Scout Alford, also a junior, talked with me and Lockart about the sense of safety on campus at LHS.
“We are so lucky to have a school that is created to be incredibly safe and literally built around the issue of security. We have Officer Massey who is trained to handle that stuff as well, but it’s definitely an issue,” Alford said.
“I feel safe, at least in this school; if I was somewhere else, probably not, and here I feel safe for sure,” said Lockart.
In St. Louis, the gunman who entered the high school had struggled since the doors at the point of his entry were locked. But he then entered the school from a point where there was no security. Unfortunately, even if school security officers they had been there, they were not armed and would have likely faced the same fate as those who died. The quick response of outside law enforcement stopped the violence within four minutes, but that wasn’t enough time to save the lives of Bell and Kuczka.
We at LHS are privileged to exist in a school where security and the safety of everyone are heavily considered. Not everyone in America can have such a privilege.

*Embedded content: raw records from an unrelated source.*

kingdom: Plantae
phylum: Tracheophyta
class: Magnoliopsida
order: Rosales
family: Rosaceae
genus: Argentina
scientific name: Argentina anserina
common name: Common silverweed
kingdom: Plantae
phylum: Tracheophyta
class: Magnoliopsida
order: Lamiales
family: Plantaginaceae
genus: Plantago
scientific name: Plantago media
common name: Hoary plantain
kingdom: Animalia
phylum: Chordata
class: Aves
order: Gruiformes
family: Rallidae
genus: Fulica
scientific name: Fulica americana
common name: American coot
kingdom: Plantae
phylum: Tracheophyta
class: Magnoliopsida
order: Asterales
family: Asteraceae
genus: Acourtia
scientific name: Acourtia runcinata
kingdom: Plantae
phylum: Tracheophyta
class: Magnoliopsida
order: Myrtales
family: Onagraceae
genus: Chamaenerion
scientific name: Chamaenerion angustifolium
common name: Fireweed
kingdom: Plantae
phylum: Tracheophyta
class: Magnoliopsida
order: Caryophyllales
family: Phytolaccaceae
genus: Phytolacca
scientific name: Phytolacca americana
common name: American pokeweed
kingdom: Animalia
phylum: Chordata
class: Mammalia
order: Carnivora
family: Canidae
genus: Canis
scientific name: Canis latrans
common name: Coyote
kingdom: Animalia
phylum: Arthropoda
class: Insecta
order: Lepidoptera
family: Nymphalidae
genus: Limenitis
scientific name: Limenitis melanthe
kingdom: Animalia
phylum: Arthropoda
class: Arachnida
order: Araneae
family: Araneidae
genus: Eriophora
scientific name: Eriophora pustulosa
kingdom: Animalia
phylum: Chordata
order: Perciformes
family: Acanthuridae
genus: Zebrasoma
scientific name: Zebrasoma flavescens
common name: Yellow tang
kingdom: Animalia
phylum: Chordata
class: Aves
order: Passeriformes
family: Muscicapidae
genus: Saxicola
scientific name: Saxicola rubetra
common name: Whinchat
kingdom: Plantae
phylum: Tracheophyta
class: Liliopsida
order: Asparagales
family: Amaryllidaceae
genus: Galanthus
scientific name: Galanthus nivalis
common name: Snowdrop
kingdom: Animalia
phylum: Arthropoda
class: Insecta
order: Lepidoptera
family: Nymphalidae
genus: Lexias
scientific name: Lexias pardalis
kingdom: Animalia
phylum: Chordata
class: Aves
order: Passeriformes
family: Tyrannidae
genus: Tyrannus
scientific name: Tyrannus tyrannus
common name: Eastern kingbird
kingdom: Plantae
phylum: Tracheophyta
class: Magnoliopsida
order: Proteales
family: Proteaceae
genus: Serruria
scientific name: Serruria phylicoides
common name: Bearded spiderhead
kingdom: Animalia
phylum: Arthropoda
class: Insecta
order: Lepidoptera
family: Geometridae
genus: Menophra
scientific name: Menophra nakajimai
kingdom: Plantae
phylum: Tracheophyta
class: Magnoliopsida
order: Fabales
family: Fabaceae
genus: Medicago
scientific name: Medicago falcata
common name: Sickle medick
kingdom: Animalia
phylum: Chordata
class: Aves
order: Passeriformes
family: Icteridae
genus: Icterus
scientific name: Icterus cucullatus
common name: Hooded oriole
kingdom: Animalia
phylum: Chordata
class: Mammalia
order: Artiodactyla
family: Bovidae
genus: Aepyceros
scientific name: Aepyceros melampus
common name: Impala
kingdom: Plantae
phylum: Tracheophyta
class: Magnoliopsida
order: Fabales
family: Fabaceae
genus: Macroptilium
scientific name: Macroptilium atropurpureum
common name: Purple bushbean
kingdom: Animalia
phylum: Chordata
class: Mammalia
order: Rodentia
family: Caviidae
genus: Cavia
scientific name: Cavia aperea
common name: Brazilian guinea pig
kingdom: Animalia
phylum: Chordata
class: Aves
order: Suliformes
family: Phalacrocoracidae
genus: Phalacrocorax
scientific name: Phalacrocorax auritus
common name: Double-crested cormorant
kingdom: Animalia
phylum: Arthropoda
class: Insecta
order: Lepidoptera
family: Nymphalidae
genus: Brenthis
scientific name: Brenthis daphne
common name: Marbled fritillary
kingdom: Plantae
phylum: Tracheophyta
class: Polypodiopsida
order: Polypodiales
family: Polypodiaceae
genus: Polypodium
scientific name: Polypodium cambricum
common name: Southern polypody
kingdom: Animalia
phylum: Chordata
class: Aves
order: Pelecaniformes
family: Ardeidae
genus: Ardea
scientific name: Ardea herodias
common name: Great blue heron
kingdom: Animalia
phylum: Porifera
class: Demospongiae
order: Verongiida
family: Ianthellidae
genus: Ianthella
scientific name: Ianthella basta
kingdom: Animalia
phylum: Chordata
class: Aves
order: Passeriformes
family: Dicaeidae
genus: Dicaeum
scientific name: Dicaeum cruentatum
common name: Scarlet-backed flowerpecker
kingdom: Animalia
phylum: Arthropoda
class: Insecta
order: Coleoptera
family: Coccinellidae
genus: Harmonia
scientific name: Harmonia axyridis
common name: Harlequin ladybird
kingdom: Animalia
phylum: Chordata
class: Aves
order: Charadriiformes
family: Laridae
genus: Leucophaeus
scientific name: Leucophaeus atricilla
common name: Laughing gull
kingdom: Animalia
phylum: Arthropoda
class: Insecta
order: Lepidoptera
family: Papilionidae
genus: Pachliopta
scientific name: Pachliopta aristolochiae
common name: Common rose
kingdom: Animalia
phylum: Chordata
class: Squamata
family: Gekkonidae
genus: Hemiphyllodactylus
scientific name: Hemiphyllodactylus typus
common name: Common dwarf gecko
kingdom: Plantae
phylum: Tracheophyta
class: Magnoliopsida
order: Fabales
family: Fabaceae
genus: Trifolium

School should not be a place that children feel scared to attend; it should be a place of learning. The fact that thousands of people die yearly due to gun violence is horrifying. The fact that most acts of violence could have been prevented makes it even sadder.
It is hard to see America currently so divided on this issue instead of looking at the common problem that we all want to change. So much could be done to help prevent tragedies such as those in Parkland and St. Louis. Yet we do nothing.